The Designate Read online




  The Designate

  Lens Book 1

  J. B. Cantwell

  Copyright © 2017 by J. B. Cantwell

  All rights reserved.

  No part of this book may be reproduced in any form or by any electronic or mechanical means, including information storage and retrieval systems, without written permission from the author, except for the use of brief quotations in a book review.

  This is a work of fiction. Names, characters, businesses, places, events, locales, and incidents are either the products of the author's imagination or used in a fictitious manner. Any resemblance to actual persons, living or dead, or actual events is purely coincidental.

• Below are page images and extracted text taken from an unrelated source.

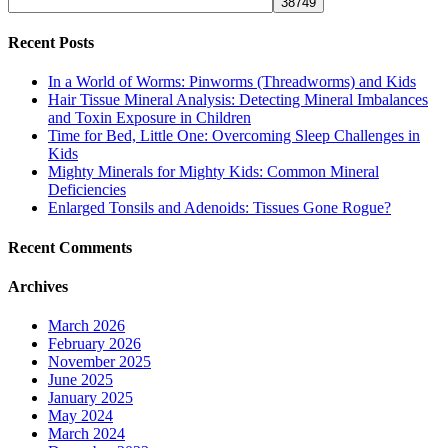
Recent Posts
In a World of Worms: Pinworms (Threadworms) and Kids
Hair Tissue Mineral Analysis: Detecting Mineral Imbalances
and Toxin Exposure in Children
Time for Bed, Little One: Overcoming Sleep Challenges in
Kids
Mighty Minerals for Mighty Kids: Common Mineral
Deficiencies
Enlarged Tonsils and Adenoids: Tissues Gone Rogue?
Recent Comments
Archives
March 2026
February 2026
November 2025
June 2025
January 2025
May 2024
March 2024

  This book was previously published as

  PINK: Warrior Games Book 1.

  Visit www.jbcantwell.com to join the J. B. Cantwell mailing list and receive the collection of Aster Wood: The Lost Tales short stories for free! Sign up today!

  Contents

  Episode 1

  Chapter 1

  Chapter 2

  Chapter 3

  Chapter 4

  Chapter 5

  Chapter 6

  Chapter 7

  Chapter 8

  Chapter 9

  Chapter 10

  Episode 2

  Chapter 1

  Chapter 2

  Chapter 3

  Chapter 4

  Chapter 5

  Chapter 6

  Chapter 7

  Chapter 8

  Chapter 9

  Chapter 10

  Chapter 11

  Chapter 12

  Episode 3

  Chapter 1

  Chapter 2

  Chapter 3

  Chapter 4

  Chapter 5

  Chapter 6

  Chapter 7

  Chapter 8

  Chapter 9

  Chapter 10

  Chapter 11

  Chapter 12

  Chapter 13

  Episode 4

  Chapter 1

  Chapter 2

  Chapter 3

  Chapter 4

  Chapter 5

  Chapter 6

  Chapter 7

  Chapter 8

  Chapter 9

  Chapter 10

  Chapter 11

  Episode 5

  Chapter 1

  Chapter 2

  Chapter 3

  Chapter 4

  Chapter 5

  Chapter 6

  Chapter 7

  Chapter 8

  Chapter 9

  Chapter 10

  Chapter 11

  Chapter 12

  Chapter 13

  Episode 6

  Chapter 1

  Chapter 2

  Chapter 3

  Chapter 4

  Chapter 5

  Chapter 6

  Chapter 7

  Chapter 8

  Chapter 9

  Chapter 10

  The Volunteer Excerpt

  Also by J. B. Cantwell

  About the Author

  Episode 1

  Chapter One

  I kicked a piece of fallen rock from a decaying building as I walked. I was anxious, not just for the testing, but for the trip to the city. Too many people around made me nervous.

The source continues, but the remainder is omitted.